Let's start with crawler targets. In this example, we want to refresh tables which are already defined in the Glue Data Catalog, so we are going to use the `CatalogTargets` property and leave other targets empty:

```python
table_names = [{'DatabaseName': 'schema_name', 'Tables': ['table_A', 'table_B']}]
crawler_targets = {'S3Targets': [], 'JdbcTargets': [], 'DynamoDBTargets': [], 'CatalogTargets': table_names}
```

In addition to that, we want to detect and add a new partition/column, but we don't want to remove anything automatically, so our `SchemaChangePolicy` should look like this:

```python
schema_change_policy = {'UpdateBehavior': 'UPDATE_IN_DATABASE', 'DeleteBehavior': 'LOG'}
```

We also have to instruct the crawler to use the table metadata when adding or updating the columns (so it does not change the types of the columns) and combine all partitions' schemas. It will allow us to remove a column in the future without breaking the schema (we will get nulls when the data is missing).

```python
crawler_config = '''{
    "Version":1.0,
    "CrawlerOutput":{"Partitions":{"AddOrUpdateBehavior":"InheritFromTable"}},
    "Grouping":{"TableGroupingPolicy":"CombineCompatibleSchemas"}}
    '''
```

Finally, we can create a new crawler:

```python
glue.create_crawler(Name=crawler_name,
                    Role=glue_crawler_service_role,
                    DatabaseName=database_name, Description='some description',
                    Targets=crawler_targets, Classifiers=[], TablePrefix='',
                    SchemaChangePolicy=schema_change_policy,
                    Configuration=crawler_config)
```

## Starting a crawler

Starting a crawler is trivial. All we have to do is calling the `start_crawler` function:

```python
glue.start_crawler(Name=crawler_name)
```

If the crawler is already running, we will get the `CrawlerRunningException`.

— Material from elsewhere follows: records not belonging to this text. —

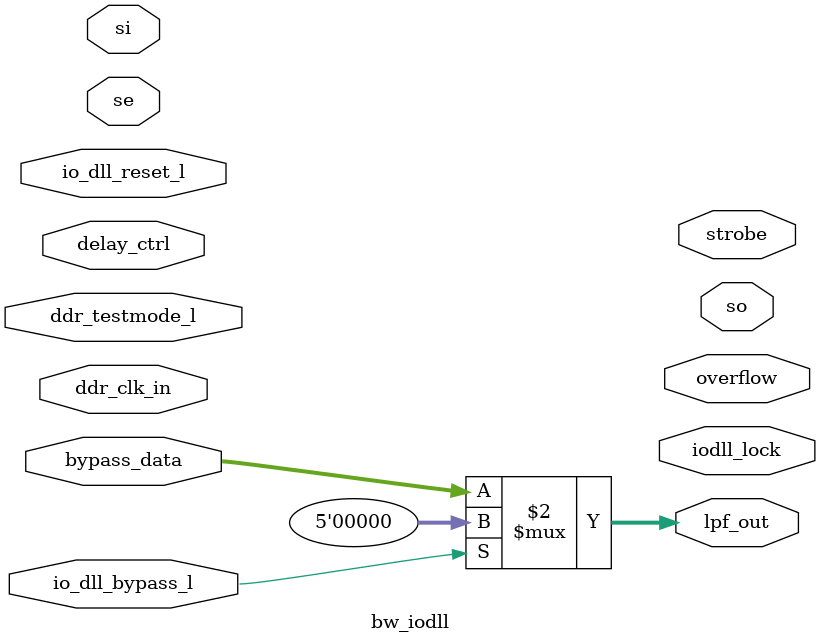
<source format=v>

module bw_iodll(
	// inputs in alphabetical order
        bypass_data,
	ddr_clk_in,
	ddr_testmode_l,
	delay_ctrl,
	io_dll_bypass_l,
	io_dll_reset_l,
	se,
	si,
	//outputs in alphabetical order
	iodll_lock,	
	lpf_out,
	overflow,
	so,
	strobe
          );

	input [4:0]     bypass_data;
	input		ddr_clk_in;
	input		ddr_testmode_l;
	input [2:0]     delay_ctrl;
	input           io_dll_bypass_l;
	input		io_dll_reset_l;
	input		se;
	input		si;

	output		iodll_lock;
	output [4:0] 	lpf_out;
	output		overflow;
	output		so;
	output		strobe;


assign lpf_out = (io_dll_bypass_l == 1'b0)? bypass_data:5'b00000;

endmodule
	

</source>
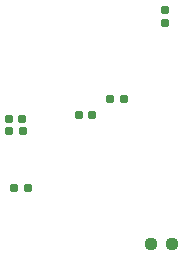
<source format=gbr>
%TF.GenerationSoftware,KiCad,Pcbnew,7.0.5*%
%TF.CreationDate,2024-01-17T11:16:08-05:00*%
%TF.ProjectId,MCU,4d43552e-6b69-4636-9164-5f7063625858,rev?*%
%TF.SameCoordinates,Original*%
%TF.FileFunction,Paste,Bot*%
%TF.FilePolarity,Positive*%
%FSLAX46Y46*%
G04 Gerber Fmt 4.6, Leading zero omitted, Abs format (unit mm)*
G04 Created by KiCad (PCBNEW 7.0.5) date 2024-01-17 11:16:08*
%MOMM*%
%LPD*%
G01*
G04 APERTURE LIST*
G04 Aperture macros list*
%AMRoundRect*
0 Rectangle with rounded corners*
0 $1 Rounding radius*
0 $2 $3 $4 $5 $6 $7 $8 $9 X,Y pos of 4 corners*
0 Add a 4 corners polygon primitive as box body*
4,1,4,$2,$3,$4,$5,$6,$7,$8,$9,$2,$3,0*
0 Add four circle primitives for the rounded corners*
1,1,$1+$1,$2,$3*
1,1,$1+$1,$4,$5*
1,1,$1+$1,$6,$7*
1,1,$1+$1,$8,$9*
0 Add four rect primitives between the rounded corners*
20,1,$1+$1,$2,$3,$4,$5,0*
20,1,$1+$1,$4,$5,$6,$7,0*
20,1,$1+$1,$6,$7,$8,$9,0*
20,1,$1+$1,$8,$9,$2,$3,0*%
G04 Aperture macros list end*
%ADD10RoundRect,0.155000X0.212500X0.155000X-0.212500X0.155000X-0.212500X-0.155000X0.212500X-0.155000X0*%
%ADD11RoundRect,0.160000X0.197500X0.160000X-0.197500X0.160000X-0.197500X-0.160000X0.197500X-0.160000X0*%
%ADD12RoundRect,0.155000X0.155000X-0.212500X0.155000X0.212500X-0.155000X0.212500X-0.155000X-0.212500X0*%
%ADD13RoundRect,0.160000X-0.197500X-0.160000X0.197500X-0.160000X0.197500X0.160000X-0.197500X0.160000X0*%
%ADD14RoundRect,0.155000X-0.212500X-0.155000X0.212500X-0.155000X0.212500X0.155000X-0.212500X0.155000X0*%
%ADD15RoundRect,0.237500X-0.250000X-0.237500X0.250000X-0.237500X0.250000X0.237500X-0.250000X0.237500X0*%
G04 APERTURE END LIST*
D10*
%TO.C,C6*%
X143487500Y-104158621D03*
X142352500Y-104158621D03*
%TD*%
%TO.C,C5*%
X148957500Y-97968621D03*
X147822500Y-97968621D03*
%TD*%
D11*
%TO.C,R21*%
X151657500Y-96688621D03*
X150462500Y-96688621D03*
%TD*%
D12*
%TO.C,C16*%
X155090000Y-90236121D03*
X155090000Y-89101121D03*
%TD*%
D13*
%TO.C,R10*%
X141852500Y-99368621D03*
X143047500Y-99368621D03*
%TD*%
D14*
%TO.C,C15*%
X141882500Y-98358621D03*
X143017500Y-98358621D03*
%TD*%
D15*
%TO.C,R20*%
X153875000Y-108948621D03*
X155700000Y-108948621D03*
%TD*%
M02*

</source>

## Waiting until a crawler finishes running

If we want to wait until a crawler finishes its job, we should check the status of the crawler:

```python
crawler_status = glue.get_crawler(Name=crawler_name)['Crawler']['State']
finished =  crawler_status == 'READY'
```

We can run this code in a loop, but make sure that it has a second exit condition (for example, waiting no longer than 10 minutes in total) in case the crawler gets stuck.